Thomas Isidore Noël Sankara (December 21, 1949 – October 15, - TopicsExpress



          

Thomas Isidore Noël Sankara (December 21, 1949 – October 15, 1987) was a Burkinabé military captain, Marxist revolutionary, pan-Africanist theorist, and President of Burkina Faso from 1983 to 1987.[1][2] He is commonly referred to as Africas Che Guevara.[1][3][4] Sankara seized power in a 1983 popularly supported coup at the age of 33, with the goal of eliminating corruption and the dominance of the former French colonial power.[1][5] He immediately launched one of the most ambitious programmes for social and economic change ever attempted on the African continent.[5] To symbolize this new autonomy and rebirth, he even renamed the country from the French colonial Upper Volta to Burkina Faso (Land of Uncorruptable People).[5] His foreign policies were centered on anti-imperialism, with his government eschewing all foreign aid, pushing for odious debt reduction, nationalizing all land and mineral wealth, and averting the power and influence of the International Monetary Fund (IMF) and World Bank.

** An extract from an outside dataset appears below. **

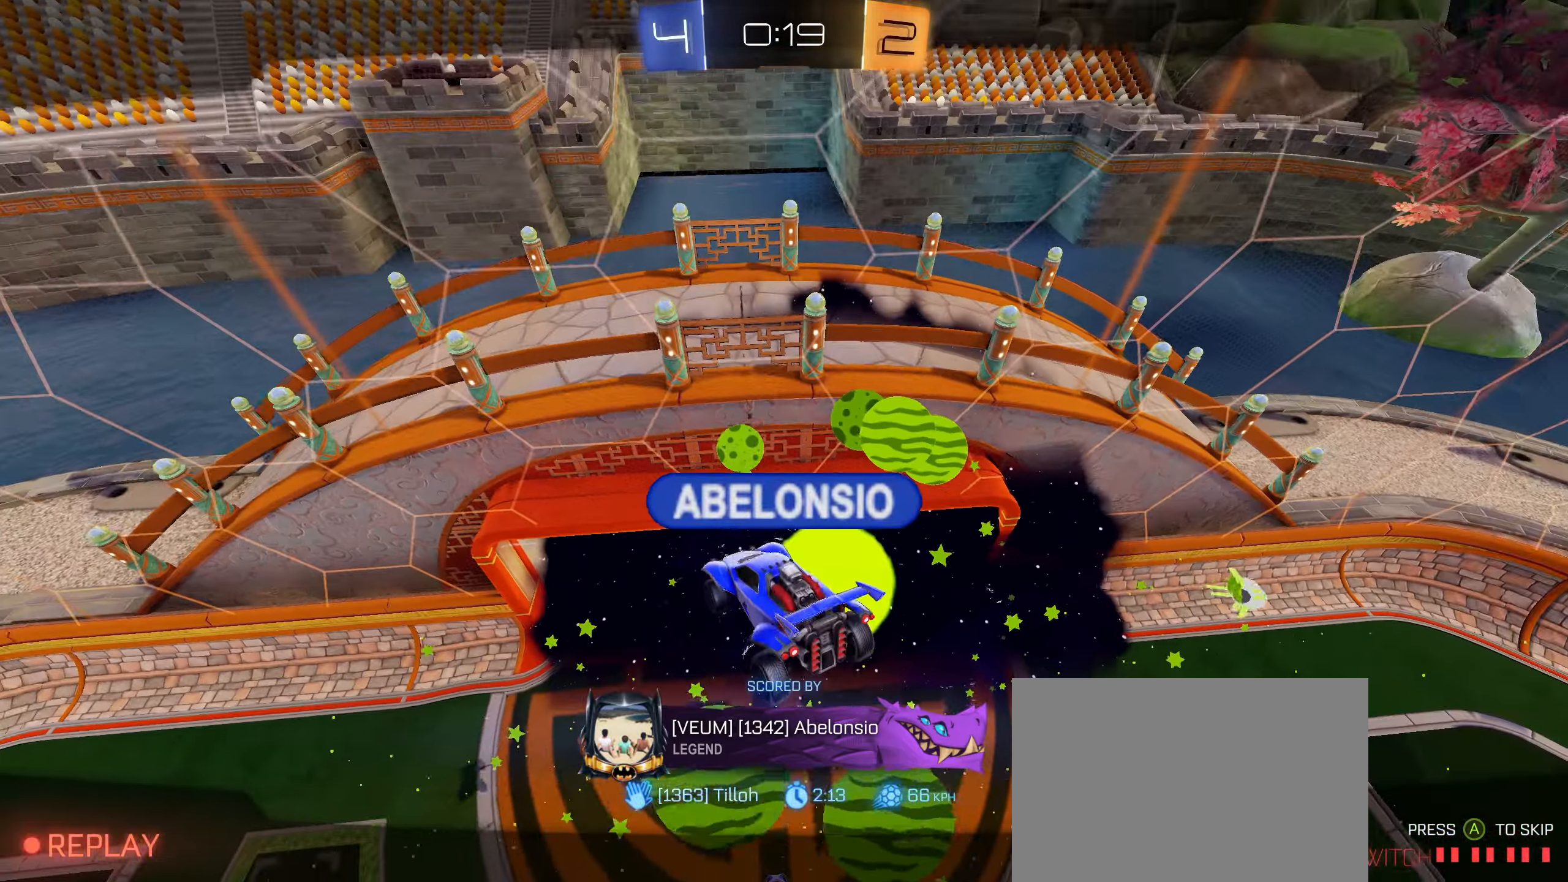
{"dt_ms": 500, "buttons": [], "left_stick": "down-left", "right_stick": "center", "events": [[67, "left_stick", "up-right"], [200, "left_stick", "down-left"], [300, "left_stick", "up-right"], [417, "left_stick", "down-left"], [450, "L2", "up"]]}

His domestic policies were focused on preventing famine with agrarian self-sufficiency and land reform, prioritizing education with a nation-wide literacy campaign, and promoting public health by vaccinating 2.5 million children against meningitis, yellow fever and measles.[6] Other components of his national agenda included planting over ten million trees to halt the growing desertification of the Sahel, doubling wheat production by redistributing land from feudal landlords to peasants, suspending rural poll taxes and domestic rents, and establishing an ambitious road and rail construction program to tie the nation together.[5] On the localized level Sankara also called on every village to build a medical dispensary and had over 350 communities construct schools with their own labour. Moreover, his commitment to womens rights led him to outlaw female genital mutilation, forced marriages and polygamy, while appointing females to high governmental positions and encouraging them to work outside the home and stay in school even if pregnant.[5]